### Exercise description:
Reproduce the records word for word, from the first line to the line containing "видны. Данный вариант".

[Data for processing]

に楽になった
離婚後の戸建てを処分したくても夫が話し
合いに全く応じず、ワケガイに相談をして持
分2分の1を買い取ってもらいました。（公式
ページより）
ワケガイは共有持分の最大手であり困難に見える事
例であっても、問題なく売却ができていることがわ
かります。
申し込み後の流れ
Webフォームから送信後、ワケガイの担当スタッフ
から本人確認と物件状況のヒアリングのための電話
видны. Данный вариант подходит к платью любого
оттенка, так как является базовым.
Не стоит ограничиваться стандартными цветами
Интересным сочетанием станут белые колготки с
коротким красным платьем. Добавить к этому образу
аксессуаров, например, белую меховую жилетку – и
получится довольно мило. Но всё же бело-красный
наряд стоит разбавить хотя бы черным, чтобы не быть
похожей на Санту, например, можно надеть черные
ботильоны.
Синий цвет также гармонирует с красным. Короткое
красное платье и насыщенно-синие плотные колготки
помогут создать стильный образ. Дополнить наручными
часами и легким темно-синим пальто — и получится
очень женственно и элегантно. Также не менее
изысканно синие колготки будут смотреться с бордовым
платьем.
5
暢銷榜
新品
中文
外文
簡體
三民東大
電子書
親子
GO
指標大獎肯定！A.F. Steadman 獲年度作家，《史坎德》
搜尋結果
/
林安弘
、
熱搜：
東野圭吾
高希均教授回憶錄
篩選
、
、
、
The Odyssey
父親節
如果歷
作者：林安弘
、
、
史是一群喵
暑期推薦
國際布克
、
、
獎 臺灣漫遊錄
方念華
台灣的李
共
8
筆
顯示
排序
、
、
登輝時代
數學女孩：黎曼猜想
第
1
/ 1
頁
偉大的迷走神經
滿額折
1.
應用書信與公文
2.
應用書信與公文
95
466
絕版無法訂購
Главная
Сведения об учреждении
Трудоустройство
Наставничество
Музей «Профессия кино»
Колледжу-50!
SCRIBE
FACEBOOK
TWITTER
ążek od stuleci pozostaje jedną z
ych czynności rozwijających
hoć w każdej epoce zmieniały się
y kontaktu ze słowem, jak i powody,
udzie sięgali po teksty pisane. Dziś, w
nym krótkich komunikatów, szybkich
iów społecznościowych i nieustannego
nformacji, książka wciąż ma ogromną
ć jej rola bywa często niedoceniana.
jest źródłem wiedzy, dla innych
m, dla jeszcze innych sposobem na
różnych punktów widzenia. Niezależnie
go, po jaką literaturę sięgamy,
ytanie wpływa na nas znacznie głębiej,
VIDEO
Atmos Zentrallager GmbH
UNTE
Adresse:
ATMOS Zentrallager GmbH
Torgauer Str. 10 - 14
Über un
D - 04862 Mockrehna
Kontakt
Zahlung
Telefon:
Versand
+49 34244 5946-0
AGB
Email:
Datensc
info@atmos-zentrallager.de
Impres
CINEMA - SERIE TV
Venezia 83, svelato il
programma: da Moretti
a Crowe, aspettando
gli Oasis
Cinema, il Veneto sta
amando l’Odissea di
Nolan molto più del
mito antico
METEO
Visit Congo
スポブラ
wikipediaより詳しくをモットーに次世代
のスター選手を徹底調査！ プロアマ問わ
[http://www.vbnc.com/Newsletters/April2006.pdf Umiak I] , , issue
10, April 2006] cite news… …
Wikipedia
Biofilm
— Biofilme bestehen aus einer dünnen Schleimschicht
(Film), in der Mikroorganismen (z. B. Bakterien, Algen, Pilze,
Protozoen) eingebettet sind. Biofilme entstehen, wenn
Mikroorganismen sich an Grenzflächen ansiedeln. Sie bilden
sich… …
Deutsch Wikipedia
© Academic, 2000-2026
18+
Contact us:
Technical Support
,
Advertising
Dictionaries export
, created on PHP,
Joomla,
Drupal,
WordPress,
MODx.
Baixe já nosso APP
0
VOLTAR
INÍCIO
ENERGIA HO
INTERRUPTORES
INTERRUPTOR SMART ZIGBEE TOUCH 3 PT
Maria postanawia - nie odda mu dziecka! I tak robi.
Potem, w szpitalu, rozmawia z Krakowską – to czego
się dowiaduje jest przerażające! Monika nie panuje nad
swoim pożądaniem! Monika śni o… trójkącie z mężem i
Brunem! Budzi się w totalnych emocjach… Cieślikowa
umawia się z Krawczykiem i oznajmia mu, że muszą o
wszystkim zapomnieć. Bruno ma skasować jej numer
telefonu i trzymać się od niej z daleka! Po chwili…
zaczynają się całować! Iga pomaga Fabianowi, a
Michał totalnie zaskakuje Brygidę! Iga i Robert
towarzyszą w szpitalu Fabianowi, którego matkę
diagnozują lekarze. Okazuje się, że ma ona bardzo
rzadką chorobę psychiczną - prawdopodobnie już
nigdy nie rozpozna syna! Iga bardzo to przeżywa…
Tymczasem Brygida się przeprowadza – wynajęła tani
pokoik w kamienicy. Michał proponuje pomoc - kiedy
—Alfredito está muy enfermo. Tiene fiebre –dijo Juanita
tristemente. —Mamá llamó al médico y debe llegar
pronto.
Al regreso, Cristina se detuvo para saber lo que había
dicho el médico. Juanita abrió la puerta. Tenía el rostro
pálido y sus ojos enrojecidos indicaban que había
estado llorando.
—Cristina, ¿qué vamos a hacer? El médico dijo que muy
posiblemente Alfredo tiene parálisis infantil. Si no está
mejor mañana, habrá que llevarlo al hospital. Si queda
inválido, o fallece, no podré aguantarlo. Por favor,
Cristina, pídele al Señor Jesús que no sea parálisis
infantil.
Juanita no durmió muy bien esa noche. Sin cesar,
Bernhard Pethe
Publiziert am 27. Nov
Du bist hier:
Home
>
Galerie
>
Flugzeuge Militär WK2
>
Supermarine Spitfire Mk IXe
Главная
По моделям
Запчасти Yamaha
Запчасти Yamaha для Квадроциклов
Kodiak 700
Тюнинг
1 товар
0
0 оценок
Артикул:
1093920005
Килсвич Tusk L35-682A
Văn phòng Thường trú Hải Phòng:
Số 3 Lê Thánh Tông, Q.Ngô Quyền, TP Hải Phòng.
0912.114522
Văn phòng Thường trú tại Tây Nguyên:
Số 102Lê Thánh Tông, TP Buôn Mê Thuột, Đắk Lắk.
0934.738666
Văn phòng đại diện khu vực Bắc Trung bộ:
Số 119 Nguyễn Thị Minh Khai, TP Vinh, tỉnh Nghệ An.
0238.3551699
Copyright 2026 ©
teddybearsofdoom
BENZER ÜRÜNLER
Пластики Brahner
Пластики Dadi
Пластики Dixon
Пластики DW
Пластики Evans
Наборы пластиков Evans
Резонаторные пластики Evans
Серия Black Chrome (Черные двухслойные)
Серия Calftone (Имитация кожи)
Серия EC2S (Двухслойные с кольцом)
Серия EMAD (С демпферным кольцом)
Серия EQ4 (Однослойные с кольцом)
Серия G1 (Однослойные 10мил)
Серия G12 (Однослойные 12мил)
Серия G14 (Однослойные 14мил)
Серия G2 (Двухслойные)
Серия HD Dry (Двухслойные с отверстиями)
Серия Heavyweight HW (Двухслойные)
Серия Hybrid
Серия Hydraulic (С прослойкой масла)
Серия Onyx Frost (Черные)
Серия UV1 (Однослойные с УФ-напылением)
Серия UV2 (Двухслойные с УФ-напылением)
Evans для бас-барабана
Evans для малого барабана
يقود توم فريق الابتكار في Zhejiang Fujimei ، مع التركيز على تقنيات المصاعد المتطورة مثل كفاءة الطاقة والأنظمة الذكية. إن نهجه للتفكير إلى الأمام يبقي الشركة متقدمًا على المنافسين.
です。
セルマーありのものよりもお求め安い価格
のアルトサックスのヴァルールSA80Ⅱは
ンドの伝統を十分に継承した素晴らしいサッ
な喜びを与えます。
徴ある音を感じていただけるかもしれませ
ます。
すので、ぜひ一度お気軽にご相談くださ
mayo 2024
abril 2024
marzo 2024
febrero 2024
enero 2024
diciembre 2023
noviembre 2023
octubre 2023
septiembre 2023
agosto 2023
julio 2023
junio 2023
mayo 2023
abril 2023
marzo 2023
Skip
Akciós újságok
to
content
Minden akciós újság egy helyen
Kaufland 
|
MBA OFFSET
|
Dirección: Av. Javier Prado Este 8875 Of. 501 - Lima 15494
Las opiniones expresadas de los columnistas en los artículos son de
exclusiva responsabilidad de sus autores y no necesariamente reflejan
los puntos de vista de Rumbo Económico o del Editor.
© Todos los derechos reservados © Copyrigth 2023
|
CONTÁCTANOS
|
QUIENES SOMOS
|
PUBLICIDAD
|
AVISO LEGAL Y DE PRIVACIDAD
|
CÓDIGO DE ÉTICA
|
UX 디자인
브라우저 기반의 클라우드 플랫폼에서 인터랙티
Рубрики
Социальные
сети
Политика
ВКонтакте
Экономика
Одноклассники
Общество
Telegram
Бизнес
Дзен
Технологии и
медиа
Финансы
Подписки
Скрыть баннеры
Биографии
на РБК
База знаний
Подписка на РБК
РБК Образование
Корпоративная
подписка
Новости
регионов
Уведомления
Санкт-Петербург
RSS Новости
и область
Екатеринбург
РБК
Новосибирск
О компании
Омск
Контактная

[/Data for processing]

### Response box:
に楽になった
離婚後の戸建てを処分したくても夫が話し
合いに全く応じず、ワケガイに相談をして持
分2分の1を買い取ってもらいました。（公式
ページより）
ワケガイは共有持分の最大手であり困難に見える事
例であっても、問題なく売却ができていることがわ
かります。
申し込み後の流れ
Webフォームから送信後、ワケガイの担当スタッフ
から本人確認と物件状況のヒアリングのための電話
видны. Данный вариант подходит к платью любого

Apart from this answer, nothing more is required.